● **Estratto fornito**

•••••

10La Cina diventa una nuova potenza musicale

Nel 2020 Tencent ha acquistato il 10% di Universal Music Group, percentuale che è arrivata al 20% nelle ultime settimane. Ha acquistato una quota di minoranza di Warner Music Group e aumentato le quote di Gaana, il rivale indiano di Spotify, fino al 34%. In ottobre ha confermato l’acquisto di una quota di minoranza di Instrumental, azienda del Regno Unito che grazie ai suoi strumenti A&R guidati dall’intelligenza artificiale trova gli artisti più forti in streaming (così che le etichette, e ora Tencent, possano ingaggiarli in anticipo). Nel frattempo, Tencent ha anche il 9% di Spotify e il 40% di Epic Games, lo studio che sviluppa Fortnite che, e non è una coincidenza, ha iniziato a ospitare concerti di superstar come Travis Scott. (T.I.)

•••••

● **Come procedere**
Secondo l'estratto fornito, quale percentuale di Epic Games possiede Tencent?

● **Materiale di partenza**
•••••

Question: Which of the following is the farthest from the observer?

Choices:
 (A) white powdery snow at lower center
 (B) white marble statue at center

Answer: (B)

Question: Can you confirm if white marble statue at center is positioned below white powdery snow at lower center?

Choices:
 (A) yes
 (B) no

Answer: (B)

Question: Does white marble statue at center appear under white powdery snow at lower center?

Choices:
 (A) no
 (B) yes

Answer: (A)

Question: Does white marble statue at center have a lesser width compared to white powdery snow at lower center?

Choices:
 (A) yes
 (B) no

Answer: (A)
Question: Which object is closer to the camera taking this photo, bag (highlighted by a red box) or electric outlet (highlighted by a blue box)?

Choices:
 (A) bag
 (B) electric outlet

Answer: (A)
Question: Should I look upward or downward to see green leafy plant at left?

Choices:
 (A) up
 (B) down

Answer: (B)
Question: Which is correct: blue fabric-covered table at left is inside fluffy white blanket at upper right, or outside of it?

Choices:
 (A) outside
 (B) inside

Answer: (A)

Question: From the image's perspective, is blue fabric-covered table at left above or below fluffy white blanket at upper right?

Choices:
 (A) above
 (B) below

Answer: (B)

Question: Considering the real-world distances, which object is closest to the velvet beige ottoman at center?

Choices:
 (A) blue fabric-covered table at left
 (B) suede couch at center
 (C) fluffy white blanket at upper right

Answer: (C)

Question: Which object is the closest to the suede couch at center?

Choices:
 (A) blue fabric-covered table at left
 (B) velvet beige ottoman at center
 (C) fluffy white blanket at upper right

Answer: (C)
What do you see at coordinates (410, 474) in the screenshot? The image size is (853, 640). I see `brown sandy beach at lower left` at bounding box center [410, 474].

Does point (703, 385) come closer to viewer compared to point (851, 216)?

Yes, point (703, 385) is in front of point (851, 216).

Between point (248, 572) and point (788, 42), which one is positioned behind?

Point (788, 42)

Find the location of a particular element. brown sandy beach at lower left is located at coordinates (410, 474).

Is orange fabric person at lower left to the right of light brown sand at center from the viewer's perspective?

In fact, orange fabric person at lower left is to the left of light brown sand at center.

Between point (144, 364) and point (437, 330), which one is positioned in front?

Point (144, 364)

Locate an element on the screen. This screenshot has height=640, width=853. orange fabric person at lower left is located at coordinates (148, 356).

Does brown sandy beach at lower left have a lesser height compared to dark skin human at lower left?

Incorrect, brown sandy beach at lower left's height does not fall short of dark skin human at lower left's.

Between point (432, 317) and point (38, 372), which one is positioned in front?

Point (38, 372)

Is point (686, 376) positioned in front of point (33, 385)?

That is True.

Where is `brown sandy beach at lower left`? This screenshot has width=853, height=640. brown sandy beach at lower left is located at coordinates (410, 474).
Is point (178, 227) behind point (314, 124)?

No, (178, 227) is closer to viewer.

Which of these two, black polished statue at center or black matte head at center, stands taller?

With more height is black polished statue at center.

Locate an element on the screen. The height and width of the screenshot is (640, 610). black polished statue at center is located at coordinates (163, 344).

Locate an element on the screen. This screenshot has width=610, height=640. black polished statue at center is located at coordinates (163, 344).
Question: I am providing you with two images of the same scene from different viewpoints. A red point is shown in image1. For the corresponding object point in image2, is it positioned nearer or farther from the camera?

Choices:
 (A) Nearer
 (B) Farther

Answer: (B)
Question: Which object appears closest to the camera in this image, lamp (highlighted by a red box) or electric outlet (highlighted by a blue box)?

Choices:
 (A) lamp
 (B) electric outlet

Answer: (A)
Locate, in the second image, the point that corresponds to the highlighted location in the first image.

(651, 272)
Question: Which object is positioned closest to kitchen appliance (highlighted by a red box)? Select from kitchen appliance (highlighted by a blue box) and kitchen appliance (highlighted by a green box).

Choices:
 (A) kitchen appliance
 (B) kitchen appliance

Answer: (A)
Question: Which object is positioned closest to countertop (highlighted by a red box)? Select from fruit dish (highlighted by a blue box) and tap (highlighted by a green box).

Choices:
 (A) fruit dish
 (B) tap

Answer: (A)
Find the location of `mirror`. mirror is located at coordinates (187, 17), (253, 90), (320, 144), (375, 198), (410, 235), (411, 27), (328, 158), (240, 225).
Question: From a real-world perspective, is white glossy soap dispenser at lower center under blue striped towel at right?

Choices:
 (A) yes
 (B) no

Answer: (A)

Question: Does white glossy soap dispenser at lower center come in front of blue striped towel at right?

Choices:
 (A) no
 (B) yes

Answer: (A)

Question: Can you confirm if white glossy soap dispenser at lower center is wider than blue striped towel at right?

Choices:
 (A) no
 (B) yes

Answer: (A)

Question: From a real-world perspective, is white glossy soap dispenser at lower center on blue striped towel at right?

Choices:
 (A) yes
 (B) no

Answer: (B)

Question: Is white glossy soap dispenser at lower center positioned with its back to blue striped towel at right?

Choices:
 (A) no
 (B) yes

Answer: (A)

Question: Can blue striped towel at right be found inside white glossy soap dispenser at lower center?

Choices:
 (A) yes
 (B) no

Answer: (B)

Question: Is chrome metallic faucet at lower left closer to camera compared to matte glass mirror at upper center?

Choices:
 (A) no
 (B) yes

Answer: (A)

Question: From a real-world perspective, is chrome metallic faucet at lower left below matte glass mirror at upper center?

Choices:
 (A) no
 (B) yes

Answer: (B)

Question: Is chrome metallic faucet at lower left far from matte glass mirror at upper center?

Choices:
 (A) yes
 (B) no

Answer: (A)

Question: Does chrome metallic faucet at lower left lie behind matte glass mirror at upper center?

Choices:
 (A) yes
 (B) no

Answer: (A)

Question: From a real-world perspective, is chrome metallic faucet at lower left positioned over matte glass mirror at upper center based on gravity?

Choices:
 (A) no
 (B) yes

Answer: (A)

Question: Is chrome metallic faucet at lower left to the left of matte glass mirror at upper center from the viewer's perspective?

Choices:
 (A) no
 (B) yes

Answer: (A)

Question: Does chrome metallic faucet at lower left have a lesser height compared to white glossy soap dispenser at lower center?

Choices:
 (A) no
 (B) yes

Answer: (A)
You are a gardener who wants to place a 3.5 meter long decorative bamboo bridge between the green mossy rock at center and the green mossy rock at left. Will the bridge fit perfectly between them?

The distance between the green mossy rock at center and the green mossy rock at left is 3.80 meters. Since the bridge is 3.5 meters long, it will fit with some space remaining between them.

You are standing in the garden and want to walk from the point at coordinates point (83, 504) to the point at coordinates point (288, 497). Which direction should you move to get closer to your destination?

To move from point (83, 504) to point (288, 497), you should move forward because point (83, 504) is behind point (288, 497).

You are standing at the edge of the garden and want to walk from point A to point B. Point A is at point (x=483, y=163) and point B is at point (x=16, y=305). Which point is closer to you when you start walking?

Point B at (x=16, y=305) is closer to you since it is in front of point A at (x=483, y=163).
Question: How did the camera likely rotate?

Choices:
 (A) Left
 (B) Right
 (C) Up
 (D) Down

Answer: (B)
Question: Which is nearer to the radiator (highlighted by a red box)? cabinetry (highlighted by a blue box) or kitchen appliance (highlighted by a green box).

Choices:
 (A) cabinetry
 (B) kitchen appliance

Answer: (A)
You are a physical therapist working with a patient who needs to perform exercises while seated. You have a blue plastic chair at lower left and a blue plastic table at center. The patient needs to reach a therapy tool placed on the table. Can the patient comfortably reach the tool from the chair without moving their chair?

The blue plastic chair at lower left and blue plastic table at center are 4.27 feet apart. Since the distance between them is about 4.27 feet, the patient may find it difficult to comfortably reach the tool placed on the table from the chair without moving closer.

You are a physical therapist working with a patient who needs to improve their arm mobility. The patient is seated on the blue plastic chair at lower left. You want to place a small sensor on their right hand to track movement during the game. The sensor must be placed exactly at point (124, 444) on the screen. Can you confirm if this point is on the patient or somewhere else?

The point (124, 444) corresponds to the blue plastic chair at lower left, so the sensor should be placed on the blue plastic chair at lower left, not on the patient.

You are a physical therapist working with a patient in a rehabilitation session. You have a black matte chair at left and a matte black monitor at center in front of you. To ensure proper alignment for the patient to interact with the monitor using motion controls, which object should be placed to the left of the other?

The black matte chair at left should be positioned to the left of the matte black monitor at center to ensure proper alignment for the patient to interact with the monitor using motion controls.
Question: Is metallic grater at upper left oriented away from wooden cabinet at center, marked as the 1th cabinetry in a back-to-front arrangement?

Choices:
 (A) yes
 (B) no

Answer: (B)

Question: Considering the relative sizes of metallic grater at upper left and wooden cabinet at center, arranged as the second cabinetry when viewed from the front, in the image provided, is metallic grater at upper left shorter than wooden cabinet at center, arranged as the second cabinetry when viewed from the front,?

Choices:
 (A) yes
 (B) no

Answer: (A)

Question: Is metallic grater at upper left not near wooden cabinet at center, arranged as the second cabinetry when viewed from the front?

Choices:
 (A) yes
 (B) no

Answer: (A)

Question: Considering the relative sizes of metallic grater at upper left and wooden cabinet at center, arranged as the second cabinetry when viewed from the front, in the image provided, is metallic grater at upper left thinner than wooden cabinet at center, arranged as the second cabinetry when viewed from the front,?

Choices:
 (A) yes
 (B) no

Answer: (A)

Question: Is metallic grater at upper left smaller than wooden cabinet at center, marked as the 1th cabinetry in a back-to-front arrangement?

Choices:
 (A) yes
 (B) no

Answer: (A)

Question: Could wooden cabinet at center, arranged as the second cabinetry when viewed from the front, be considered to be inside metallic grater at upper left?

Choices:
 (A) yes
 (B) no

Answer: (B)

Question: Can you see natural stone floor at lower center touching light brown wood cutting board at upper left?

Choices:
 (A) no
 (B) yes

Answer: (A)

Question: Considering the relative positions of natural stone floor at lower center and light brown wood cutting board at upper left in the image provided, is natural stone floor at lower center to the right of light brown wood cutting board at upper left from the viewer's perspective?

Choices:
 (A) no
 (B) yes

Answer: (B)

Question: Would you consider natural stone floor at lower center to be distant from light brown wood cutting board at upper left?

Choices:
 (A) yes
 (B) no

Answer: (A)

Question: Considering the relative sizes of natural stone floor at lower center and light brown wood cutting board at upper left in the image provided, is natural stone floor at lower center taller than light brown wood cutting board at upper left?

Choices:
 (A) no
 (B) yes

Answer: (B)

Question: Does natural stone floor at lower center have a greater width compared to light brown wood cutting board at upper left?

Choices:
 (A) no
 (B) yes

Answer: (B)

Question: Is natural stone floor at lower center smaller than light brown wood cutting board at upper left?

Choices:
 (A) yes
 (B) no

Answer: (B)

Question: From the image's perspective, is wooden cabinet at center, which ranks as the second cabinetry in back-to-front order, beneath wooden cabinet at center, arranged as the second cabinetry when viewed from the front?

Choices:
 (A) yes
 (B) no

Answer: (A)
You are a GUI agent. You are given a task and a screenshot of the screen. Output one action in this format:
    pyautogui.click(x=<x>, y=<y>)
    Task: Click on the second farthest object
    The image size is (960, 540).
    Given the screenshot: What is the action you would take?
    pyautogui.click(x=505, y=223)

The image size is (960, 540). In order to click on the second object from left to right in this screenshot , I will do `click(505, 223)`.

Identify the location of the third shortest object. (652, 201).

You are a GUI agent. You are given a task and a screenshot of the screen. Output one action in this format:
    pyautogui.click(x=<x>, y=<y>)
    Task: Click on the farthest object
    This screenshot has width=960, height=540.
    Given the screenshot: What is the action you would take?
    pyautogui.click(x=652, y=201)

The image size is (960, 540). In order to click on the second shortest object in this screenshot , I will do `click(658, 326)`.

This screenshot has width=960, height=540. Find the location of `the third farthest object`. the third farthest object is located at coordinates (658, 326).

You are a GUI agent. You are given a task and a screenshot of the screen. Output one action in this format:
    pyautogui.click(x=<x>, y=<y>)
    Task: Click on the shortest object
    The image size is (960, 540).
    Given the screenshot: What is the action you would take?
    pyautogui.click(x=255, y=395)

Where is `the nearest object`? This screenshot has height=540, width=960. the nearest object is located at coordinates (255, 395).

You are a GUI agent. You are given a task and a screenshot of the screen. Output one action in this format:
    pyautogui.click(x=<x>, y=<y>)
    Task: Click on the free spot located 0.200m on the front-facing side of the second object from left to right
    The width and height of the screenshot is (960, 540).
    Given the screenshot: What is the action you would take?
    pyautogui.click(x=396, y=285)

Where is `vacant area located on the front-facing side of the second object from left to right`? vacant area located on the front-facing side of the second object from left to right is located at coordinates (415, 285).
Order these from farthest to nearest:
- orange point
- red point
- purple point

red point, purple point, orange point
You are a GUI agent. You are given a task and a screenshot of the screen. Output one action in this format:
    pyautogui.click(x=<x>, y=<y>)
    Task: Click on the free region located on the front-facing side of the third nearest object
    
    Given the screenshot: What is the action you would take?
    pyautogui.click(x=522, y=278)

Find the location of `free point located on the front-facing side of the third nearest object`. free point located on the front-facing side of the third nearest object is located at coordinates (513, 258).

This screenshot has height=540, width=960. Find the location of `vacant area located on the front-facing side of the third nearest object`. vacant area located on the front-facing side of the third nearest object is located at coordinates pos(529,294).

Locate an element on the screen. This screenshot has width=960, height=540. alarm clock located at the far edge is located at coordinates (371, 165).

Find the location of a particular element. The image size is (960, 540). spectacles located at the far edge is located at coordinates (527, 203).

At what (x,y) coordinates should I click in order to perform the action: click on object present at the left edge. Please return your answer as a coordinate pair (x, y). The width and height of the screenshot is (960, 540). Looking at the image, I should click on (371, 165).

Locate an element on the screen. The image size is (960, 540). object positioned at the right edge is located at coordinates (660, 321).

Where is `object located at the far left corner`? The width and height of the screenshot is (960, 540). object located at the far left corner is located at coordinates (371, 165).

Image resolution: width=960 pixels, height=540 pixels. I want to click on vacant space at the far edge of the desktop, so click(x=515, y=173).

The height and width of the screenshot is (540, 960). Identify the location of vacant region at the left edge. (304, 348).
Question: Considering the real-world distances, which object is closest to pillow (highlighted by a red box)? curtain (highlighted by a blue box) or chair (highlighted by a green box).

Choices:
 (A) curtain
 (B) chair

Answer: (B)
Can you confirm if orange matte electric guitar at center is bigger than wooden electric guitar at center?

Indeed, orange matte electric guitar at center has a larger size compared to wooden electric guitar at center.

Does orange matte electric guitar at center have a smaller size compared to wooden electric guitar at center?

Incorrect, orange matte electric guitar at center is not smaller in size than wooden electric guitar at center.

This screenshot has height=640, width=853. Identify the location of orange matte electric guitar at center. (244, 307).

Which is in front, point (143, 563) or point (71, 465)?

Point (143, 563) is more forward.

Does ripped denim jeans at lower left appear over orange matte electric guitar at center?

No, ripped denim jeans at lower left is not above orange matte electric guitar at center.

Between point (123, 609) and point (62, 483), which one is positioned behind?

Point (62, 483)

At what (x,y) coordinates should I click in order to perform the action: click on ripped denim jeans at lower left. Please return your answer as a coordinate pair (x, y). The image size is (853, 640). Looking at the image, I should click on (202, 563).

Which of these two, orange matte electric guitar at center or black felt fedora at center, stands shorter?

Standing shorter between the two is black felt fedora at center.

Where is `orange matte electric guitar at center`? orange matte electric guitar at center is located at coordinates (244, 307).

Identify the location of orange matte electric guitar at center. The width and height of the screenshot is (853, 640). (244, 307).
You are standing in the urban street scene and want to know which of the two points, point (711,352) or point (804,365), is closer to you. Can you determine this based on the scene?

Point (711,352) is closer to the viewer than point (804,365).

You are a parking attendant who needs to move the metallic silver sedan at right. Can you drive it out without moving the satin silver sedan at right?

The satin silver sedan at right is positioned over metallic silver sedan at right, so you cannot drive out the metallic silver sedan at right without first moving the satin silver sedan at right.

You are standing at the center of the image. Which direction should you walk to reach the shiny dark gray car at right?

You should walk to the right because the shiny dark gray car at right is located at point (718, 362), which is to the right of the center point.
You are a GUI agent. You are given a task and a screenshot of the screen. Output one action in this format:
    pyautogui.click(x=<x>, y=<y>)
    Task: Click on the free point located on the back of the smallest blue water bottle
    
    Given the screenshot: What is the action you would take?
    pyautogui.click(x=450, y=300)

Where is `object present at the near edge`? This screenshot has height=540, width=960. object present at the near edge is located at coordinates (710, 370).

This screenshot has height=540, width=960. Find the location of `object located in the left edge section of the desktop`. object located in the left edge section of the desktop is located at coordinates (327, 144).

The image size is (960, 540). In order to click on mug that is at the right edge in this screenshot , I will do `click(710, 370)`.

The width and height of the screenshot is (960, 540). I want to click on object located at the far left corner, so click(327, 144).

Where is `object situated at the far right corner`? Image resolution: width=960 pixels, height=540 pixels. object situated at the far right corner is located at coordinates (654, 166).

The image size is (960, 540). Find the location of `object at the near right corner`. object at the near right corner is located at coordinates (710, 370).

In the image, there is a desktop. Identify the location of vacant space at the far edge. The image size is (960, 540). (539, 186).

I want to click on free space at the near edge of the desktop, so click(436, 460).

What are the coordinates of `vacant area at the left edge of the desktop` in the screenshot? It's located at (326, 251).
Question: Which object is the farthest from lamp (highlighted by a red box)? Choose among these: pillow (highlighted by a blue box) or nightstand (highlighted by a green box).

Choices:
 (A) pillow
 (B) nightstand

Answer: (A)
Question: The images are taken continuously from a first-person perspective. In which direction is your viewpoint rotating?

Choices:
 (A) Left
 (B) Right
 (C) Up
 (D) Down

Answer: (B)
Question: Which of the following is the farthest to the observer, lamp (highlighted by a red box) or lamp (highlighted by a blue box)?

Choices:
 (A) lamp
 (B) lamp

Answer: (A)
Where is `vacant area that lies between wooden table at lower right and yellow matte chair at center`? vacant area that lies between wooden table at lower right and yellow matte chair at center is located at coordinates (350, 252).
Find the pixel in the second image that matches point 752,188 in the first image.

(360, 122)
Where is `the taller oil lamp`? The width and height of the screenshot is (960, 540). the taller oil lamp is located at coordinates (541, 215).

•••••

● **Risposta**
Il 40%.